# Cable and BCP sizing for VFDs and Motors



## HARRY304E (Sep 15, 2010)

sjperreault said:


> Does anyone know if NEC allows cable and branch circuit protection to be sized for motor amps instead of VFD amps? Example - motor is 414 amps, but had to use 675 amp drive because of availability. Can cable and branch ciruit protection be sized based on 414 amp motor? If so, what specific article of NEC would allow this?

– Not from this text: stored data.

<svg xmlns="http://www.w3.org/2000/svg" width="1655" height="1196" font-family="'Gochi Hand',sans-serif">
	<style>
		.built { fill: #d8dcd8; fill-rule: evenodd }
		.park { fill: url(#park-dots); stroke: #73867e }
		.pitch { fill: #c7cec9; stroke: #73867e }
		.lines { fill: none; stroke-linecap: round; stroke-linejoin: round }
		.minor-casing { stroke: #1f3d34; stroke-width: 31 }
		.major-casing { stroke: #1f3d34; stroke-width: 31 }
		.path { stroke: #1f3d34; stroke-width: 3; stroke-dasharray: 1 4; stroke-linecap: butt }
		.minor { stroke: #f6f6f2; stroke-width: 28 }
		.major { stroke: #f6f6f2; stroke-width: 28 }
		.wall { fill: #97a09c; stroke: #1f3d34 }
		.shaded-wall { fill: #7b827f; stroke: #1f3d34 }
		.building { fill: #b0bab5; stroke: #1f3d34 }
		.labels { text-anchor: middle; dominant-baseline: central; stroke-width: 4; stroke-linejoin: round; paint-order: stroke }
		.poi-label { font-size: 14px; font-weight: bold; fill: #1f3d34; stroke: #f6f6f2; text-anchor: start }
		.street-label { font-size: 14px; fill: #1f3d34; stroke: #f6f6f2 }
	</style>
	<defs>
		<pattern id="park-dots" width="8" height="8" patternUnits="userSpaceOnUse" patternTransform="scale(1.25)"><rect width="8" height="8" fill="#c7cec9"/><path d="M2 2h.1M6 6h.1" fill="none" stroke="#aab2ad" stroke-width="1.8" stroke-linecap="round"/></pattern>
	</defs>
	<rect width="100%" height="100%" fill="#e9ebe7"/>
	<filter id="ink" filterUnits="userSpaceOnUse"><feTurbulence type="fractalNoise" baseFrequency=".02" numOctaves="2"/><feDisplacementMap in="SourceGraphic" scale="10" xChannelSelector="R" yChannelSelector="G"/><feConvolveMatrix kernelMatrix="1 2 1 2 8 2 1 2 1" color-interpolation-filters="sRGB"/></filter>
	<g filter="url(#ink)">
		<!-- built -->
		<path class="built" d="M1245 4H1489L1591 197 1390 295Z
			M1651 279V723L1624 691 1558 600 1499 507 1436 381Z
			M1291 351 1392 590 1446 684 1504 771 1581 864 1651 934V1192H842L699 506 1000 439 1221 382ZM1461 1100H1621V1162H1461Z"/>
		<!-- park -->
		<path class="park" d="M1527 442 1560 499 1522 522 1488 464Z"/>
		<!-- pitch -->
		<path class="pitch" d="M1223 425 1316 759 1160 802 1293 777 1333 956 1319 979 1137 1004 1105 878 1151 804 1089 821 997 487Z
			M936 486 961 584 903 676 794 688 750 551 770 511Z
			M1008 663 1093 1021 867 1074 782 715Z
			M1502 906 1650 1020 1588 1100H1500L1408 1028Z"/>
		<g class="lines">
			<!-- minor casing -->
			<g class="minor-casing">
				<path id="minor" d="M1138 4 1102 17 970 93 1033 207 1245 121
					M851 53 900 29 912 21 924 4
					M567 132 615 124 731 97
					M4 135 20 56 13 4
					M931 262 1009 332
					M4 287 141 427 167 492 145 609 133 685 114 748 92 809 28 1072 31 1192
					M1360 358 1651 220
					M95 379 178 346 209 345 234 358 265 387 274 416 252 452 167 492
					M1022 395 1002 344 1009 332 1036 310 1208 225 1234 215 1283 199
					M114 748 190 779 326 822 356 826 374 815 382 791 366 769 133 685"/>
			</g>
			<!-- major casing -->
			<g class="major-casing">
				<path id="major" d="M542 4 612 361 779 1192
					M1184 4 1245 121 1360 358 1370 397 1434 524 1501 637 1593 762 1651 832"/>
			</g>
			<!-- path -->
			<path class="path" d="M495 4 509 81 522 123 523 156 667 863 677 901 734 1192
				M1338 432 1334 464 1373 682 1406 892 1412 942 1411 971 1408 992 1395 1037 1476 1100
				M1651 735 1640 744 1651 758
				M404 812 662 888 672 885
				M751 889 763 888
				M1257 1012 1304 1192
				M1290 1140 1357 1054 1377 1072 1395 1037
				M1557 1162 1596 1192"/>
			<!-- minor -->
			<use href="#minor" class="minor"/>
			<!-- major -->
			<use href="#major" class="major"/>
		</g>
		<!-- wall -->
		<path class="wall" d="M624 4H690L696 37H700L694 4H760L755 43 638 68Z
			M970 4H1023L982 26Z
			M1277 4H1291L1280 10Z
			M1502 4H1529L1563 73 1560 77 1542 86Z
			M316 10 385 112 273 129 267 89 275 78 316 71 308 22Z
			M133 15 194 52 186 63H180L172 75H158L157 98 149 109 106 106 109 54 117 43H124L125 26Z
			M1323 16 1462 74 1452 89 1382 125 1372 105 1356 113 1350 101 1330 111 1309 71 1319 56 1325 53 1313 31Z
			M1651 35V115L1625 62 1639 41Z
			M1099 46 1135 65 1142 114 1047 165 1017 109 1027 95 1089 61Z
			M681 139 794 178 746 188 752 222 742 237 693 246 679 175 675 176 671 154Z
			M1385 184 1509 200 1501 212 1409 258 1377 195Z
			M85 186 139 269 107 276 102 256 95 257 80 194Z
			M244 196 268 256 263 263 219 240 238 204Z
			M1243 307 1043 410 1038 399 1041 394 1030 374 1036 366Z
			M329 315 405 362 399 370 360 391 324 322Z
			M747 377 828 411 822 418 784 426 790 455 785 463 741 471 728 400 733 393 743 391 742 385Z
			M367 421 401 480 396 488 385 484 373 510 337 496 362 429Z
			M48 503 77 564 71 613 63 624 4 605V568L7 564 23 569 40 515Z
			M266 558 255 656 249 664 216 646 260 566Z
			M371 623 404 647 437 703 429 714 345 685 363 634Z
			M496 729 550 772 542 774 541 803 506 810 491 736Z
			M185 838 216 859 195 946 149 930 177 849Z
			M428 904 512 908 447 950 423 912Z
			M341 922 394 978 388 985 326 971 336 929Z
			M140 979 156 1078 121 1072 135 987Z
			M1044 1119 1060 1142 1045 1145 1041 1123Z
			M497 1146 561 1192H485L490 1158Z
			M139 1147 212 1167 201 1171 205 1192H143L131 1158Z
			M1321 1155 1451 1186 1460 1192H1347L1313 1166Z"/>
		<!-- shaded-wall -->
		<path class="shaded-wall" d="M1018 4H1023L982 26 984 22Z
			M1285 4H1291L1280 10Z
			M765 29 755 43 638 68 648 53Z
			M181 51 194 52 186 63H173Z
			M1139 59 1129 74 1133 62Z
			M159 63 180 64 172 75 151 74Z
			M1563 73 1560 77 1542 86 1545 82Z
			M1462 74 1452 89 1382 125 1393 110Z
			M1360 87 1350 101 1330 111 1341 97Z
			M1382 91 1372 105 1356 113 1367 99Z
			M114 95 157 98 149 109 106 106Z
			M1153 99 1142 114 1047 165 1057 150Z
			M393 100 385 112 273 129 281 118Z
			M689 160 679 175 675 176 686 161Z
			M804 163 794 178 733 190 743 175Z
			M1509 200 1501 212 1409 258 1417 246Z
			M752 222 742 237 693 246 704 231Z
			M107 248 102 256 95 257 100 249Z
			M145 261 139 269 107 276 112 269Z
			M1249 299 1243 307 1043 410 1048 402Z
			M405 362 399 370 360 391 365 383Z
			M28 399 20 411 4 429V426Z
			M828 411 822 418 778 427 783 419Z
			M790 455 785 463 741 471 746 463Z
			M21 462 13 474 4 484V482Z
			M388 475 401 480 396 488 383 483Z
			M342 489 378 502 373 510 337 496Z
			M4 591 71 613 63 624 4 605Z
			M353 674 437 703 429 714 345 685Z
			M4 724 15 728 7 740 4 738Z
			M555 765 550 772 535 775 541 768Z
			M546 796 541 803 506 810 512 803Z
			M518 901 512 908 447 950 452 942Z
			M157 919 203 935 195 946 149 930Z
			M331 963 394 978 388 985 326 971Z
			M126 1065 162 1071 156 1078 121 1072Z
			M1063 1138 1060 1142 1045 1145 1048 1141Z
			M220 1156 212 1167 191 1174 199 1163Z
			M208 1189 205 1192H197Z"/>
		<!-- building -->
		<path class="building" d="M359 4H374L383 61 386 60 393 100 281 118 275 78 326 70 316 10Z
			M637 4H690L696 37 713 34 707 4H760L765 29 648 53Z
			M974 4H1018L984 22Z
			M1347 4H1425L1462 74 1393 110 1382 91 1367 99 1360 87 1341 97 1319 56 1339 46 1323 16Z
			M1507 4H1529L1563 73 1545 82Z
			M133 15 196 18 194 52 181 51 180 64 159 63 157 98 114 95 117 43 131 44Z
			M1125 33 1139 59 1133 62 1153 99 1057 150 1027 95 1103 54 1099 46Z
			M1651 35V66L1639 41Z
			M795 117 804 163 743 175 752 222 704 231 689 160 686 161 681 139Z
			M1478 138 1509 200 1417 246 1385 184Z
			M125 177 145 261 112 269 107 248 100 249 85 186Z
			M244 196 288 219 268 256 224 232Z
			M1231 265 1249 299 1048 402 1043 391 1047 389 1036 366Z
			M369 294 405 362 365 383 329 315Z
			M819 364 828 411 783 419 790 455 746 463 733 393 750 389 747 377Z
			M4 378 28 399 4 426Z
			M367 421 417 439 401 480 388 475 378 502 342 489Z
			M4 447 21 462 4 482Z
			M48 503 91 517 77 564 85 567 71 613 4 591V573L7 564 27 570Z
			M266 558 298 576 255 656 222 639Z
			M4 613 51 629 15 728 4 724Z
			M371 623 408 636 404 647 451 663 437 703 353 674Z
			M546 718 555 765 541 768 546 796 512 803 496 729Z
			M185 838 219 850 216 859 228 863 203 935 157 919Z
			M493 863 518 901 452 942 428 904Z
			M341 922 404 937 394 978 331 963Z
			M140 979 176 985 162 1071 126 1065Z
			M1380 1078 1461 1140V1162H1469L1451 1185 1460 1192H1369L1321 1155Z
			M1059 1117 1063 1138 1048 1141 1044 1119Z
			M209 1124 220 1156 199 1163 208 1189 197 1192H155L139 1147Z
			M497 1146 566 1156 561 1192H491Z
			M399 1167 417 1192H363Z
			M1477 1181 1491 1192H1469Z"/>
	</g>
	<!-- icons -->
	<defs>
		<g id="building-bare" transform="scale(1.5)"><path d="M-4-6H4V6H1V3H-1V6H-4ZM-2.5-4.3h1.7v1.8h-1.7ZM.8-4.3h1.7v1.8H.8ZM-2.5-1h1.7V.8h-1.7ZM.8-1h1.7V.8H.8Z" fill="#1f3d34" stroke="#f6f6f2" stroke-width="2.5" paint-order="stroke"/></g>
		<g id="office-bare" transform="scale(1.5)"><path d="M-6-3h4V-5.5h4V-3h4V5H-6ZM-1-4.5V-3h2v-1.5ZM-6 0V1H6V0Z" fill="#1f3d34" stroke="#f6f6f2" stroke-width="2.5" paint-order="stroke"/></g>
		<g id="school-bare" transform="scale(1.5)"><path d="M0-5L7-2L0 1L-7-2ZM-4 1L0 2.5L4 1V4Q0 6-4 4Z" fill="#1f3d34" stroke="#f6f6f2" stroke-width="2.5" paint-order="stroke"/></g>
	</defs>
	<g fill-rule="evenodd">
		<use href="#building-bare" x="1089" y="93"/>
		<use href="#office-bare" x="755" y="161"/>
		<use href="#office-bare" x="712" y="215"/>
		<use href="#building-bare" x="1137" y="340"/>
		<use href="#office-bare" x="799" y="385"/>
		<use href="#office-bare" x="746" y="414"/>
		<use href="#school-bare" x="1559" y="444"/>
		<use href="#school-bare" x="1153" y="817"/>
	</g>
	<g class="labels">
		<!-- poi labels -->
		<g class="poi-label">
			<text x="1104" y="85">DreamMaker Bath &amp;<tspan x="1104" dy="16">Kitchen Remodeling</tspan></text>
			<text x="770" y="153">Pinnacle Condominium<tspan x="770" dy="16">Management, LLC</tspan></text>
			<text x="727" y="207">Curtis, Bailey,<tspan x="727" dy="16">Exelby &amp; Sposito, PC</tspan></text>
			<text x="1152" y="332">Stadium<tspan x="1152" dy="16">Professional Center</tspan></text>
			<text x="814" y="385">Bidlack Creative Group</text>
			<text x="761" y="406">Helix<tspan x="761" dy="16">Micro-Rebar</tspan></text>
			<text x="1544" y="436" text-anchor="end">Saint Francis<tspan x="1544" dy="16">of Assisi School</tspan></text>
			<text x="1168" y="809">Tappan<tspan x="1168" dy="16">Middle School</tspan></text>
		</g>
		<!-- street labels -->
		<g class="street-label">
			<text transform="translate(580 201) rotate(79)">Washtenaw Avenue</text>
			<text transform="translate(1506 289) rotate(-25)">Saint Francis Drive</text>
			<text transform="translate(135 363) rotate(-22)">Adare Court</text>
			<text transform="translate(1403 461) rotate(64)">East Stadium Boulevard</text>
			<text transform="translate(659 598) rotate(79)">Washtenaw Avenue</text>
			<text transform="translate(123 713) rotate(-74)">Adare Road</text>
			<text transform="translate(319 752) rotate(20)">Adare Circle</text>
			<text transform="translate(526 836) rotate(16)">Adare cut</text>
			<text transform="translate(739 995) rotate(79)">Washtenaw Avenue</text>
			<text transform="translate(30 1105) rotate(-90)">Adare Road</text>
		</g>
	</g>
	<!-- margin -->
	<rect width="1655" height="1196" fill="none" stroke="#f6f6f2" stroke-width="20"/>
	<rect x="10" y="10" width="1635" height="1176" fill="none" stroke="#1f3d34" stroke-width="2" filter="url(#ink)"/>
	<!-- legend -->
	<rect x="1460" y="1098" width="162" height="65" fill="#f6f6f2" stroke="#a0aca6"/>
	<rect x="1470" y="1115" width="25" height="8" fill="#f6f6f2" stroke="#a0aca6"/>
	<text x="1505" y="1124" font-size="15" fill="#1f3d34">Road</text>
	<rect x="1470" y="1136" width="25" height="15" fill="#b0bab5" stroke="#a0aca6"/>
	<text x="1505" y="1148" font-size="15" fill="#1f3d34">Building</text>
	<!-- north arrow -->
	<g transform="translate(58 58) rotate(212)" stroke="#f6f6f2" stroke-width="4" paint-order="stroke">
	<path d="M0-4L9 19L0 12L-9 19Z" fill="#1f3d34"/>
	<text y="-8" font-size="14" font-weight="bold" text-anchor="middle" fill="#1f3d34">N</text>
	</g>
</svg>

ARTICLE 430— MOTORS, MOTOR CIRCUITS, AND CONTROLLERS


Welcome to the forum..:thumbup:


----------



## John Valdes (May 17, 2007)

Motor conductor size is calculated at 125% of the nameplate FLA. The drive has nothing to do with this.


----------



## don_resqcapt19 (Jul 18, 2010)

The branch circuit that supplies the VFD has to be sized at 125% of the VFD input amps. 430.122 I am not aware of a code section that permits a smaller supply conductor even where the VFD is oversized for the motor.


----------



## John Valdes (May 17, 2007)

don_resqcapt19 said:


> The branch circuit that supplies the VFD has to be sized at 125% of the VFD input amps. 430.122 I am not aware of a code section that permits a smaller supply conductor even where the VFD is oversized for the motor.


I agree. But he only asked about the motor conductors? At least thats what I thought. Glad you were thinking. :thumbsup:


----------



## sjperreault (Mar 22, 2011)

Thanks Harry, John, and Don. I was actually speaking of both input and output conductors for the VFD.

Someone told me that Article 310 provides an alternate way to size conductors "based on calculation," that might allow what I'm asking. Any truth to this possibility?


----------



## don_resqcapt19 (Jul 18, 2010)

Take a look at 310.15(C).


----------



## mei163 (May 9, 2011)

don_resqcapt19 said:


> The branch circuit that supplies the VFD has to be sized at 125% of the VFD input amps. 430.122 I am not aware of a code section that permits a smaller supply conductor even where the VFD is oversized for the motor.


I agree. should be sized at 125% of the VFD input amps.


----------